Exercise inputs START

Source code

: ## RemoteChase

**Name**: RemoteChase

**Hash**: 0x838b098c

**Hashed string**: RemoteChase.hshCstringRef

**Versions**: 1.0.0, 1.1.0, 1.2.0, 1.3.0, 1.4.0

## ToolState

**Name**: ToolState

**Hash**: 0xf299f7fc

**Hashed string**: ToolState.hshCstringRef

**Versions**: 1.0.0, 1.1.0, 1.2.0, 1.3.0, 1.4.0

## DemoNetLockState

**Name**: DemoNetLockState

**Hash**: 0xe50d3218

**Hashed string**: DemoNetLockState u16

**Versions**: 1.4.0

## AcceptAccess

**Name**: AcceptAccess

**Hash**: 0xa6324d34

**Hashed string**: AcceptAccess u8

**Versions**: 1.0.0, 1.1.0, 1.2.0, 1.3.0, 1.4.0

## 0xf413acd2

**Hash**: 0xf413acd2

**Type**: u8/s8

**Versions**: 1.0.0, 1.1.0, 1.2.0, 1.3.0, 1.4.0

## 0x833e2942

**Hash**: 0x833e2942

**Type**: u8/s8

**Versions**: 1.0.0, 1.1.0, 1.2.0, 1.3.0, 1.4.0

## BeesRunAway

Exercise inputs END

Directions for this task>
Print exactly, and only, the lines from the line containing "string**: AcceptAccess u8" through the final line of the records, both included.

Solved problem>
**Hashed string**: AcceptAccess u8

**Versions**: 1.0.0, 1.1.0, 1.2.0, 1.3.0, 1.4.0

## 0xf413acd2

**Hash**: 0xf413acd2

**Type**: u8/s8

**Versions**: 1.0.0, 1.1.0, 1.2.0, 1.3.0, 1.4.0

## 0x833e2942

**Hash**: 0x833e2942

**Type**: u8/s8

**Versions**: 1.0.0, 1.1.0, 1.2.0, 1.3.0, 1.4.0

## BeesRunAway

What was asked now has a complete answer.